According to the United States Census Bureau, the village has a total area of 0.51 sqmi, all land.

Jewett is the endpoint of the Conotton Creek Trail, an 11.4 mi long multi-use rails-to-trails path along the Conotton Creek. It is paved and suitable for bicycling, non-electric scootering, roller blading, wheel chairing, walking, running, and jogging.

==Demographics==

Historical population
| Census | Pop. | Note | %± |
| 1900 | 743 |  | — |
| 1910 | 917 |  | 23.4% |
| 1920 | 852 |  | −7.1% |
| 1930 | 876 |  | 2.8% |
| 1940 | 1,031 |  | 17.7% |
| 1950 | 1,019 |  | −1.2% |
| 1960 | 925 |  | −9.2% |
| 1970 | 901 |  | −2.6% |
| 1980 | 972 |  | 7.9% |
| 1990 | 778 |  | −20.0% |
| 2000 | 784 |  | 0.8% |
| 2010 | 692 |  | −11.7% |
| 2020 | 554 |  | −19.9% |
U.S. Decennial Census

===2010 census===
As of the census of 2010, there were 692 people, 273 households, and 188 families living in the village. The population density was 1356.9 pd/sqmi. There were 317 housing units at an average density of 621.6 /sqmi. The racial makeup of the village was 96.7% White, 0.3% African American, 0.1% from other races, and 2.9% from two or more races. Hispanic or Latino of any race were 0.1% of the population.

There were 273 households, 33.7% of which had children under the age of 18 living with them, 50.2% were married couples living together, 11.7% had a female householder with no husband present, 7.0% had a male householder with no wife present, and 31.1% were non-families. 26.0% of all households were made up of individuals, and 11.7% had someone living alone who was 65 years of age or older. The average household size was 2.53 and the average family size was 2.96.

The median age in the village was 36.9 years. 25.6% of residents were under the age of 18; 9.1% were between the ages of 18 and 24; 26.4% were from 25 to 44; 23.9% were from 45 to 64; and 14.9% were 65 years of age or older.
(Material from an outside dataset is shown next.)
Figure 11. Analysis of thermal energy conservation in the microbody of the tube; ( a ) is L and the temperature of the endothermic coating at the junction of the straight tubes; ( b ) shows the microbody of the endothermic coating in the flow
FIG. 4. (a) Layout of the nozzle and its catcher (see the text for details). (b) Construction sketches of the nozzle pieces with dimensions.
The gender makeup of the village was 50.6% male and 49.4% female.

===2000 census===
As of the census of 2000, there were 784 people, 300 households, and 219 families living in the village. The population density was 1,532.2 pd/sqmi. There were 327 housing units at an average density of 639.1 /mi2. The racial makeup of the village was 98.60% White, 0.26% Native American, and 1.15% from two or more races. Hispanic or Latino of any race were 0.13% of the population.

There were 300 households, 34.7% of which had children under the age of 18 living with them, 55.7% were married couples living together, 13.0% had a female householder with no husband present, and 26.7% were non-families. 24.3% of all households were made up of individuals, and 12.7% had someone living alone who was 65 years of age or older. The average household size was 2.61 and the average family size was 3.05.
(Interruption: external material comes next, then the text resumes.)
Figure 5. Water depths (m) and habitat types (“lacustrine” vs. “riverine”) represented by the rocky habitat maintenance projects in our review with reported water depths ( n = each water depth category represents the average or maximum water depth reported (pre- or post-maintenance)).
The population in the village was spread out, with 28.6% under the age of 18, 7.3% from 18 to 24, 26.7% from 25 to 44, 21.7% from 45 to 64, and 15.8% who were 65 years of age or older. The median age was 36 years. For every 100 females there were 92.6 males. For every 100 females aged 18 and over, there were 87.3 males.

The median income for a household in the village was $27,125, and the median income for a family was $29,297. Males had a median income of $30,313 versus $16,333 for females. The per capita income for the village was $12,158. About 15.8% of families and 21.7% of the population were below the poverty line, including 37.6% of those under age 18 and 4.1% of 65+ residents.